**Work instructions**
Output all records precisely as written.

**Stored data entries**
* * *

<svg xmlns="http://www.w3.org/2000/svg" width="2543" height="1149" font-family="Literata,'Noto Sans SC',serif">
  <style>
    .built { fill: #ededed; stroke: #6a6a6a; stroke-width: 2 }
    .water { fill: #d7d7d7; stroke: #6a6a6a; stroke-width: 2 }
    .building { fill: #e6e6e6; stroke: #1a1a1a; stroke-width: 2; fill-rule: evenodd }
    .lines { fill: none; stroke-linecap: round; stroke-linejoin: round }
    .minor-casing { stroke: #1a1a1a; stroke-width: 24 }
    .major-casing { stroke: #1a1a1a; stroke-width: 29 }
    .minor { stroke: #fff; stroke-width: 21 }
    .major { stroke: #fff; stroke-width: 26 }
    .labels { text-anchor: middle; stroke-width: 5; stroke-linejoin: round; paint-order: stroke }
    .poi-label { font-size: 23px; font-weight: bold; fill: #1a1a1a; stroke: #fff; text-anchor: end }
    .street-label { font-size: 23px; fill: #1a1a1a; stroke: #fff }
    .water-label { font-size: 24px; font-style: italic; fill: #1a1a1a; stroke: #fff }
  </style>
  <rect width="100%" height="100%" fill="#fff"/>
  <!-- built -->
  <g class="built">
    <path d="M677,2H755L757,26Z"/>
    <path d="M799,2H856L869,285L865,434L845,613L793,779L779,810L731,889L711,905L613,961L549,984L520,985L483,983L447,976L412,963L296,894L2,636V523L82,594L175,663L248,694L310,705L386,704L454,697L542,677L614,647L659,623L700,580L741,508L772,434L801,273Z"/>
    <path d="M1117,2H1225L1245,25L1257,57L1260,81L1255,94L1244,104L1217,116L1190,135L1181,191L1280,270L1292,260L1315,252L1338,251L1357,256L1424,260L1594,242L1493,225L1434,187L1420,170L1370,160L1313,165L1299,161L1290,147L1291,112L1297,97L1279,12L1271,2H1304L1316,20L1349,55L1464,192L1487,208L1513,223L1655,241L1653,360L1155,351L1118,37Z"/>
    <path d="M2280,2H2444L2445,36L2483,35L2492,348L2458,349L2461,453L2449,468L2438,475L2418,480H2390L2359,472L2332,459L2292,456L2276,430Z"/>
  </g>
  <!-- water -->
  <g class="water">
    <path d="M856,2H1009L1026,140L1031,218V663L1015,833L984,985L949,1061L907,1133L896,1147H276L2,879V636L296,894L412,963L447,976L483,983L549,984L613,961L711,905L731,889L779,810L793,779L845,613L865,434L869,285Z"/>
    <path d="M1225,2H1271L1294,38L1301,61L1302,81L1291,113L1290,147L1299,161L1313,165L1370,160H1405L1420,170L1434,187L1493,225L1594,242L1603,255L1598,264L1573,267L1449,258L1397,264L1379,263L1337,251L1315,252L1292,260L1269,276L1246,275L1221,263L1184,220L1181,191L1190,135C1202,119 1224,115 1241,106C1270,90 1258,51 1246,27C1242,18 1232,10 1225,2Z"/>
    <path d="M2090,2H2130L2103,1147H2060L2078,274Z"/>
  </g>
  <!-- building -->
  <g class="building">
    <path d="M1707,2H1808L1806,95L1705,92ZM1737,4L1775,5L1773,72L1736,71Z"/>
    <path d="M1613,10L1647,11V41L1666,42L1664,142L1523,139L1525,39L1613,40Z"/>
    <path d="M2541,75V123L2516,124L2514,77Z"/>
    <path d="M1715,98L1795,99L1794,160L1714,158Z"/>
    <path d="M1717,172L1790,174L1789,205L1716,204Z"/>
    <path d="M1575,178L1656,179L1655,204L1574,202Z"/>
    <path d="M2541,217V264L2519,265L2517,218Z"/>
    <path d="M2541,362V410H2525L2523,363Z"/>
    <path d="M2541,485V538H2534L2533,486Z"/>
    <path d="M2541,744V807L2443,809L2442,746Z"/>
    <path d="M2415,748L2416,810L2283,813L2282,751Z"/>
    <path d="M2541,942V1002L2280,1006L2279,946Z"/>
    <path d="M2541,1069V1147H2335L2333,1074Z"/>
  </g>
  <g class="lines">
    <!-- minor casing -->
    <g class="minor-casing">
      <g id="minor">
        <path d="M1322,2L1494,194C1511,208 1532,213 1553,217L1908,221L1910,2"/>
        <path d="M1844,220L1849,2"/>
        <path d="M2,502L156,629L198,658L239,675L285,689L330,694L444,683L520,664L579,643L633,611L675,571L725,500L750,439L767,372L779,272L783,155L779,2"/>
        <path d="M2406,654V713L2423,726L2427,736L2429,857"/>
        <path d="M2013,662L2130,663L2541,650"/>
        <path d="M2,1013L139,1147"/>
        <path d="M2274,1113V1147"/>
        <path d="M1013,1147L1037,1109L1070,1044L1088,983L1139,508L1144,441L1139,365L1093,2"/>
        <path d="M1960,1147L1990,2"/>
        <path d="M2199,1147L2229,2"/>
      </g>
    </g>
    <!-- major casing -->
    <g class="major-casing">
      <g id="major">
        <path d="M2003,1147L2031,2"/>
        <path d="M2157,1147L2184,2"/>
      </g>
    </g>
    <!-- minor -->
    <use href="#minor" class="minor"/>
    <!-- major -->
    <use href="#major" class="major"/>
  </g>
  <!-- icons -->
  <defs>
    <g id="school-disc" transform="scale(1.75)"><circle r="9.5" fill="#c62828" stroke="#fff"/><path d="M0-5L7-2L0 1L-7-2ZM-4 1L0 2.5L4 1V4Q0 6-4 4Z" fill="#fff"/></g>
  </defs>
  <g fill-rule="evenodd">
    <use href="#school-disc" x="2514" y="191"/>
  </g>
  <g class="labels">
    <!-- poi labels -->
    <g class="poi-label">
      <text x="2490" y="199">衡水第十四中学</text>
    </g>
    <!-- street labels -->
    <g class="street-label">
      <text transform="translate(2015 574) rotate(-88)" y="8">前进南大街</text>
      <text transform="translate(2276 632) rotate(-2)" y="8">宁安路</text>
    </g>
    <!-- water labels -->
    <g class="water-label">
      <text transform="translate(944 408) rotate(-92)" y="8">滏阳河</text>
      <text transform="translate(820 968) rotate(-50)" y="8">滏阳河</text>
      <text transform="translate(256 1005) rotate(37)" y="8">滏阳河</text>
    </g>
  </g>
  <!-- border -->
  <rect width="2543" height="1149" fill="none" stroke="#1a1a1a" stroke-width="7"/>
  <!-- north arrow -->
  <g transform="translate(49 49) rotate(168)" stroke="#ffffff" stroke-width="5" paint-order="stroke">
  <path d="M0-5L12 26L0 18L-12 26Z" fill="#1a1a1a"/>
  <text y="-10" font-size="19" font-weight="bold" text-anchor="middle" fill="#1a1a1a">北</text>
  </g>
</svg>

* * *

**Written answer**
<svg xmlns="http://www.w3.org/2000/svg" width="2543" height="1149" font-family="Literata,'Noto Sans SC',serif">
  <style>
    .built { fill: #ededed; stroke: #6a6a6a; stroke-width: 2 }
    .water { fill: #d7d7d7; stroke: #6a6a6a; stroke-width: 2 }
    .building { fill: #e6e6e6; stroke: #1a1a1a; stroke-width: 2; fill-rule: evenodd }
    .lines { fill: none; stroke-linecap: round; stroke-linejoin: round }
    .minor-casing { stroke: #1a1a1a; stroke-width: 24 }
    .major-casing { stroke: #1a1a1a; stroke-width: 29 }
    .minor { stroke: #fff; stroke-width: 21 }
    .major { stroke: #fff; stroke-width: 26 }
    .labels { text-anchor: middle; stroke-width: 5; stroke-linejoin: round; paint-order: stroke }
    .poi-label { font-size: 23px; font-weight: bold; fill: #1a1a1a; stroke: #fff; text-anchor: end }
    .street-label { font-size: 23px; fill: #1a1a1a; stroke: #fff }
    .water-label { font-size: 24px; font-style: italic; fill: #1a1a1a; stroke: #fff }
  </style>
  <rect width="100%" height="100%" fill="#fff"/>
  <!-- built -->
  <g class="built">
    <path d="M677,2H755L757,26Z"/>
    <path d="M799,2H856L869,285L865,434L845,613L793,779L779,810L731,889L711,905L613,961L549,984L520,985L483,983L447,976L412,963L296,894L2,636V523L82,594L175,663L248,694L310,705L386,704L454,697L542,677L614,647L659,623L700,580L741,508L772,434L801,273Z"/>
    <path d="M1117,2H1225L1245,25L1257,57L1260,81L1255,94L1244,104L1217,116L1190,135L1181,191L1280,270L1292,260L1315,252L1338,251L1357,256L1424,260L1594,242L1493,225L1434,187L1420,170L1370,160L1313,165L1299,161L1290,147L1291,112L1297,97L1279,12L1271,2H1304L1316,20L1349,55L1464,192L1487,208L1513,223L1655,241L1653,360L1155,351L1118,37Z"/>
    <path d="M2280,2H2444L2445,36L2483,35L2492,348L2458,349L2461,453L2449,468L2438,475L2418,480H2390L2359,472L2332,459L2292,456L2276,430Z"/>
  </g>
  <!-- water -->
  <g class="water">
    <path d="M856,2H1009L1026,140L1031,218V663L1015,833L984,985L949,1061L907,1133L896,1147H276L2,879V636L296,894L412,963L447,976L483,983L549,984L613,961L711,905L731,889L779,810L793,779L845,613L865,434L869,285Z"/>
    <path d="M1225,2H1271L1294,38L1301,61L1302,81L1291,113L1290,147L1299,161L1313,165L1370,160H1405L1420,170L1434,187L1493,225L1594,242L1603,255L1598,264L1573,267L1449,258L1397,264L1379,263L1337,251L1315,252L1292,260L1269,276L1246,275L1221,263L1184,220L1181,191L1190,135C1202,119 1224,115 1241,106C1270,90 1258,51 1246,27C1242,18 1232,10 1225,2Z"/>
    <path d="M2090,2H2130L2103,1147H2060L2078,274Z"/>
  </g>
  <!-- building -->
  <g class="building">
    <path d="M1707,2H1808L1806,95L1705,92ZM1737,4L1775,5L1773,72L1736,71Z"/>
    <path d="M1613,10L1647,11V41L1666,42L1664,142L1523,139L1525,39L1613,40Z"/>
    <path d="M2541,75V123L2516,124L2514,77Z"/>
    <path d="M1715,98L1795,99L1794,160L1714,158Z"/>
    <path d="M1717,172L1790,174L1789,205L1716,204Z"/>
    <path d="M1575,178L1656,179L1655,204L1574,202Z"/>
    <path d="M2541,217V264L2519,265L2517,218Z"/>
    <path d="M2541,362V410H2525L2523,363Z"/>
    <path d="M2541,485V538H2534L2533,486Z"/>
    <path d="M2541,744V807L2443,809L2442,746Z"/>
    <path d="M2415,748L2416,810L2283,813L2282,751Z"/>
    <path d="M2541,942V1002L2280,1006L2279,946Z"/>
    <path d="M2541,1069V1147H2335L2333,1074Z"/>
  </g>
  <g class="lines">
    <!-- minor casing -->
    <g class="minor-casing">
      <g id="minor">
        <path d="M1322,2L1494,194C1511,208 1532,213 1553,217L1908,221L1910,2"/>
        <path d="M1844,220L1849,2"/>
        <path d="M2,502L156,629L198,658L239,675L285,689L330,694L444,683L520,664L579,643L633,611L675,571L725,500L750,439L767,372L779,272L783,155L779,2"/>
        <path d="M2406,654V713L2423,726L2427,736L2429,857"/>
        <path d="M2013,662L2130,663L2541,650"/>
        <path d="M2,1013L139,1147"/>
        <path d="M2274,1113V1147"/>
        <path d="M1013,1147L1037,1109L1070,1044L1088,983L1139,508L1144,441L1139,365L1093,2"/>
        <path d="M1960,1147L1990,2"/>
        <path d="M2199,1147L2229,2"/>
      </g>
    </g>
    <!-- major casing -->
    <g class="major-casing">
      <g id="major">
        <path d="M2003,1147L2031,2"/>
        <path d="M2157,1147L2184,2"/>
      </g>
    </g>
    <!-- minor -->
    <use href="#minor" class="minor"/>
    <!-- major -->
    <use href="#major" class="major"/>
  </g>
  <!-- icons -->
  <defs>
    <g id="school-disc" transform="scale(1.75)"><circle r="9.5" fill="#c62828" stroke="#fff"/><path d="M0-5L7-2L0 1L-7-2ZM-4 1L0 2.5L4 1V4Q0 6-4 4Z" fill="#fff"/></g>
  </defs>
  <g fill-rule="evenodd">
    <use href="#school-disc" x="2514" y="191"/>
  </g>
  <g class="labels">
    <!-- poi labels -->
    <g class="poi-label">
      <text x="2490" y="199">衡水第十四中学</text>
    </g>
    <!-- street labels -->
    <g class="street-label">
      <text transform="translate(2015 574) rotate(-88)" y="8">前进南大街</text>
      <text transform="translate(2276 632) rotate(-2)" y="8">宁安路</text>
    </g>
    <!-- water labels -->
    <g class="water-label">
      <text transform="translate(944 408) rotate(-92)" y="8">滏阳河</text>
      <text transform="translate(820 968) rotate(-50)" y="8">滏阳河</text>
      <text transform="translate(256 1005) rotate(37)" y="8">滏阳河</text>
    </g>
  </g>
  <!-- border -->
  <rect width="2543" height="1149" fill="none" stroke="#1a1a1a" stroke-width="7"/>
  <!-- north arrow -->
  <g transform="translate(49 49) rotate(168)" stroke="#ffffff" stroke-width="5" paint-order="stroke">
  <path d="M0-5L12 26L0 18L-12 26Z" fill="#1a1a1a"/>
  <text y="-10" font-size="19" font-weight="bold" text-anchor="middle" fill="#1a1a1a">北</text>
  </g>
</svg>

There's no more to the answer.